** Instructions **
• 1. Answer each question below from the passage on the Trinity College campus, one answer per line, marked like its question.
(a) Which coffeehouse does Crowell house today?
(b) Which Charlotte architect became the de facto campus architect for Trinity College?
(c) What were the measurements of the basketball court in the Angier gym?
• 2. Continue the passage on the Trinity College campus from its final sentence.

** Text passage **
Crowell later housed a variety of campus uses, including the original "dope shop." It later included a post office. It continues to house a variety of campus life and administrative uses, including the Duke Coffeehouse.

Crowell Hall, looking east, 07.22.10, with the stack from the old campus power plant visible to the left.

Crowell Hall, looking northeast, 08.25.10

Location of the Crowell Building

* * *

Multiple buildings were added to the campus between 1897 and 1905, as the college grew and outstripped the capabilities of its two academic buildings. These included a gymnasium, a library, a chapel/hall, new dormitories for women and men, and new housing for faculty. The college added a preparatory school to the northwest corner of the campus - the Trinity Park School. CC Hook, prominent Charlotte architect (and one partner of Hook and Sawyer - 1902 portfolio available here) who designed many of Durham's prominent buildings, including the Southern Conservatory of Musicthe Trust Buildingthe Academy of Music, and Fire Station #2 would become the de facto campus architect for Trinity College during this period.

Campus Map, 1902, showing the Washington Duke Building, Faculty Row, the Flowers House, the President's House, Craven Hall, Alspaugh, the library, the Ark, and the Crowell Building.

(Courtesy Duke RBMC - digitized by Digital Durham)

Northwest from the Washington Duke Building, showing the Mary Biddle Duke Women's Building, Craven Memorial Hall, Alspaugh, the library, the President's House, the Flowers house, and Trinity Park School.

North from the Washington Duke Building, showing the Mary Biddle Duke Women's Building, Craven Memorial Hall, Alspaugh, the library, the Flowers House, and Trinity Park School. The form of the old racetrack is clear, and part of the grandstand remains visible at the northeast turn.

A similar view slightly to the east, showing the Ark and Crowell, as well as the grandstand in the distance.

* * *

Angier B. Duke Gymnasium / 'The Ark'

Built: 1898

Architect: Unknown

Status: Standing as of August 2010


Built and furnished in 1898 with a donation from Benjamin N. Duke, the building was officially named the Angier B. Duke Gymnasium in honor of his son who was then fourteen years old.

The building is probably the first college gymnasium in the state. The director of the gymnasium from 1899 to 1902, Albert Whitehouse, was the first paid physical education director in North Carolina. Whitehouse proudly boasted of a large and well arranged building equipped with the latest gymnastic equipment, a running track, baseball batting cage, bowling alley, swimming pool, trophy room and shower baths. Formal instruction in physical education took place between Thanksgiving and Easter with outdoor activities scheduled in the fall and spring.

For years campus literature has proclaimed that the Ark was the site of the first intercollegiate basketball game in the state. On March 2, 1906, Trinity played host to Wake Forest in a game which Wake won 24 to 10. When Trinity made plans for the game it may have been the first scheduled. However, the gym had to converted for basketball, a team had to be recruited and trained, and exams had to be completed. By the time the game took place Wake Forest already had played Guilford College. It remains the first so-called "Big Four" basketball game as nearby schools -- Duke, Carolina, State and Wake Forest -- developed intense athletic rivalries."


The court in the Angier gym measured 32 by 50 feet, as compared with a modern collegiate basketball court of 94 by 50 feet.

** Supplied information **
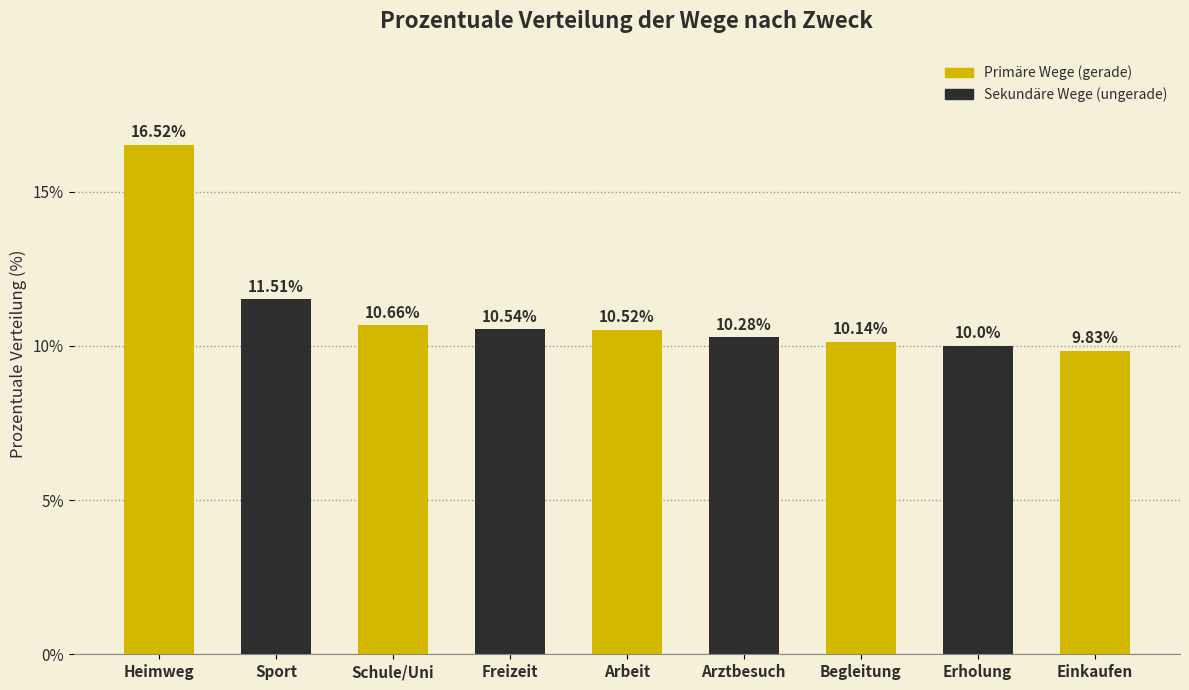

How many bars are there in total?

9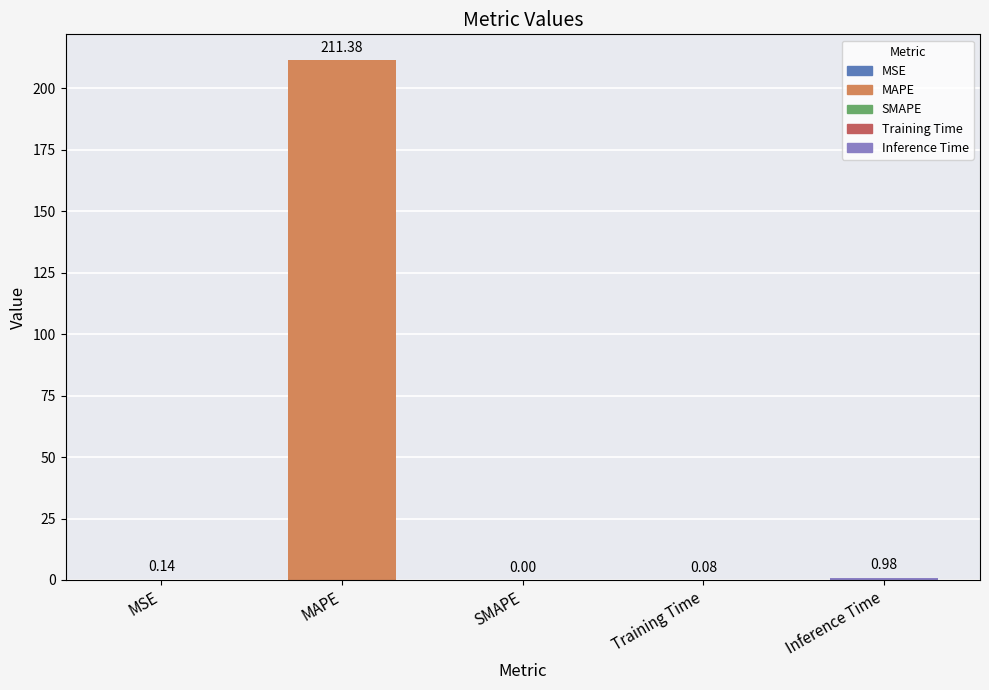

What is the greatest value displayed?

211.4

** Outputs by task **
• 1.
(a) The Duke Coffeehouse.
(b) CC Hook.
(c) 32 by 50 feet.

• 2.
Trinity Basketball team, 1912-1913


"When the more modern Alumni Memorial Gymnasium opened across campus in 1923, the original gym assumed a new identity. Over the next decade as the building was put to a variety of uses, its long narrow bridge-like walkway forced people to enter "two by two;" hence, it became commonly referred to as "The Ark." The long walkway had been a gateway to a race track which was on the site when it was [Blackwell Park]. The Ark, itself, is built from lumber salvaged from the grandstand which was demolished when the fairgrounds was donated for the site for Trinity College.

No longer needed as a gym, the Ark became the cafeteria for men in 1923. The women had their own cafeteria in their new Southgate dormitory. When the new Union opened in 1930, the Ark became the campus laundry.

When West Campus opened and the original campus became exclusively for women, the students felt the need for a social center for relaxation and dancing. Though convenient to downtown, many students had to remain on campus due to financial constraints caused by the Great Depression. The Social Standards Committee of the Woman's Student Government and individual classes set about to renovate the Ark. They purchased curtains for thirty-six windows, wicker furniture, a piano, and Ping-pong and bridge tables. One class spent $175 for a combination radio and victrola and all four of the classes in residence contributed toward refinishing the floor so one could dance in socks without worrying about splinters. The student bands so popular in the West Campus Union Ballroom performed in the Ark every Saturday night and one Wednesday evening per month. Les Brown, Class of 1936, whose Band of Renown is still popular today, began his career in entertainment with one of the student bands that played regularly in the Ark. The Ark became a popular campus meeting place. As The Chronicle reported "Its past was noble; its present is enduring. Who can predict its future?"


Today the building continues in its eclectic tradition. It is primarily used by the Duke Dance Program and the American Dance Festival. On occasion in the summer it has had a snack bar--called the Barre--for dance festival participants. The undergraduate Duke Photo Group has its darkroom in the building. Few buildings on campus have had such a varied and student-centered history.

The Ark, 07.22.10

Angier Duke Gymnasium / 'The Ark'

* * *  

Interestingly - for a one-time rural tobacco farmer in the late 19th century - Washington Duke was a strong believer that Trinity should provide women equal educational opportunities to men. In a December 5, 1896 letter to the Eastern Methodist Conference, Washington Duke offered the College $100,000 to become a co-educational institution, stipulating that Trinity "will open its doors to women placing them on an equal footing with men.". Trinity had matriculated and graduated women prior to its move to Durham, as early as 1878 - and women attended the school during its early years in Durham; four women were close to graduation when Duke made his gift. However, they were not allowed to hold residence on campus.

Duke's gift and language attracted national attention - 24 years before women were finally given voting rights nationally; he was even offered a vice-presidential position in a national suffrage organization. (He declined.)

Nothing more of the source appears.